▶ _TEXT PROVIDED_
== Segment start ==

Repair of large bone defects remains a clinical challenge for orthopedic surgeons. Current treatment strategies such as autograft and allograft are limited by the amount of available tissue in the case of the former, and failure of revascularization effecting engraftment in the case of the latter. Tissue engineering offers an alternative approach to this challenging clinical problem. The general principle of tissue engineering for bone regeneration prescribes delivery of osteoinductive factors to induce an endogenous response within the host to repair a defect that will not normally heal. One such tissue engineering approach is cell based therapy, and this is attractive in the cases of patients with a lack of endogenous osteoprogenitors cells due to volumetric loss of tissue/ageing.
Stem cell therapy has emerged as a possible alternative to current treatment modalities, however many challenges to clinical translation remain. Central to these challenges for bone tissue engineering are lingering questions of which cells to use and how to effectively deliver those cells. The goal of this thesis was to elucidate more effective ways to enhance bone repair utilizing adult stem cells. First, we investigated adipose derived stem cells (ADSCs) as a viable cell source for bone tissue engineering. Upon isolation, adipose derived stem cells are a heterogeneous population of multipotent cells predisposed to adipogenic differentiation. We developed an enrichment protocol that demonstrated the osteogenic potential of ADSCs can be enhanced in a dose dependent manner with resveratrol, which had been demonstrated to up-regulate Runx-2 expression. This enrichment strategy produced an effective method to enhance the osteogenic potential of ADSCs while avoiding cell sorting and gene therapy techniques, thus bypassing the use of xenogenic factors to obtain an enriched source of osteoprogenitor cells. This protocol was also used to investigate differences between human and rat ADSCs and demonstrated that rat ADSCs have a higher osteogenic potential than human ADSCs in vitro.

== Segment end ==

▶ _TASK OBJECTIVE_
Rewrite the passage on bone repair starting at "Repair of large" and ending at "loss of tissue/ageing.", swapping "orthopedic surgeons" for "clinicians".

▶ _EXTRACTED DATA_
== Segment start ==

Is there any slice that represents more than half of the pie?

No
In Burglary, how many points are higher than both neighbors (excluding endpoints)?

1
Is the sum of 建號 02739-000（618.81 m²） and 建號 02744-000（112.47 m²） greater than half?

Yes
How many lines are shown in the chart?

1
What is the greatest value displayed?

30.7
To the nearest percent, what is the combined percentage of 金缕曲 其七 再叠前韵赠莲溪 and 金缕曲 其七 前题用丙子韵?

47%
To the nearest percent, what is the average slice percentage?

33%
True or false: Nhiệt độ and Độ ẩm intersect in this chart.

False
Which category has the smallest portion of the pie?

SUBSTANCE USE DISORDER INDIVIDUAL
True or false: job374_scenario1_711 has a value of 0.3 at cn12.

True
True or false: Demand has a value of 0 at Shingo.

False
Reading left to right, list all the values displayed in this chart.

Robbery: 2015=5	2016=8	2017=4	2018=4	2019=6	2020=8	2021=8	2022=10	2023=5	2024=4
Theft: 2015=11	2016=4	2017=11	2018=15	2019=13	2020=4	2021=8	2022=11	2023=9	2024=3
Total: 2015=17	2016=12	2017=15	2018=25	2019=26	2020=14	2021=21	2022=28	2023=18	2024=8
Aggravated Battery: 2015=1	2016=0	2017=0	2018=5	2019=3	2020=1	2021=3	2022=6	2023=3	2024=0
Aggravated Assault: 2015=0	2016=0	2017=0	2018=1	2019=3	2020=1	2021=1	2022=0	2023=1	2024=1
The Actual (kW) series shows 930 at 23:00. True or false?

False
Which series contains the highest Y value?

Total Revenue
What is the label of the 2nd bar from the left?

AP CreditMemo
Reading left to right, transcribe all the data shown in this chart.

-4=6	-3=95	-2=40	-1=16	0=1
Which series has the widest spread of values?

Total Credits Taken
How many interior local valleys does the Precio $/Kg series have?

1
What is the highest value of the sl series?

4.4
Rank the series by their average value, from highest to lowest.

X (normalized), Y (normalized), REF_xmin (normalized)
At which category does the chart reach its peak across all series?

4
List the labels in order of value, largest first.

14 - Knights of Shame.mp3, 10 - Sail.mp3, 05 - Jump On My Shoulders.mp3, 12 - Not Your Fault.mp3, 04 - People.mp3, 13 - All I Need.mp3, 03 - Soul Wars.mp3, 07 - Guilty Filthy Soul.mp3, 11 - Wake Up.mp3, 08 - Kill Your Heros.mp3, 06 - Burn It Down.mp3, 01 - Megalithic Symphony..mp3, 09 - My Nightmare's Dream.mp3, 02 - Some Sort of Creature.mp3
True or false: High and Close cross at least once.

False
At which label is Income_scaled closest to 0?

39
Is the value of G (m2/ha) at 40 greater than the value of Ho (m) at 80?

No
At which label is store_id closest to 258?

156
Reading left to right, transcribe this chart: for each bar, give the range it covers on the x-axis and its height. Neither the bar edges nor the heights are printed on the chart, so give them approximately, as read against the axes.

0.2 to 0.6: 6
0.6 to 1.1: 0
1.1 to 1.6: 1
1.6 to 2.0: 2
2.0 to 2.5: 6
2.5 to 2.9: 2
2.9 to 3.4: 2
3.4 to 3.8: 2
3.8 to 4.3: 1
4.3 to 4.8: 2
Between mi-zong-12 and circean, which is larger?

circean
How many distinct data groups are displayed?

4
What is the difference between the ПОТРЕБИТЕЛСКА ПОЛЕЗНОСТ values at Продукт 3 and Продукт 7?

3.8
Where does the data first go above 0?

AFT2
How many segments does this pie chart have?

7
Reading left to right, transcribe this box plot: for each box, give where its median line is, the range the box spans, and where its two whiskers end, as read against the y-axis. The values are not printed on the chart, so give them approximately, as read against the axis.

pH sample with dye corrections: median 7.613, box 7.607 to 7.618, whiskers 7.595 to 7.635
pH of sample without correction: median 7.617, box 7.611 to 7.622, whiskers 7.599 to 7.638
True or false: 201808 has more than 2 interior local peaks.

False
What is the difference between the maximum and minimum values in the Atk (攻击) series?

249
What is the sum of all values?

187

== Segment end ==

▶ _WRITTEN ANSWER_
Repair of large bone defects remains a clinical challenge for clinicians. Current treatment strategies such as autograft and allograft are limited by the amount of available tissue in the case of the former, and failure of revascularization effecting engraftment in the case of the latter. Tissue engineering offers an alternative approach to this challenging clinical problem. The general principle of tissue engineering for bone regeneration prescribes delivery of osteoinductive factors to induce an endogenous response within the host to repair a defect that will not normally heal. One such tissue engineering approach is cell based therapy, and this is attractive in the cases of patients with a lack of endogenous osteoprogenitors cells due to volumetric loss of tissue/ageing.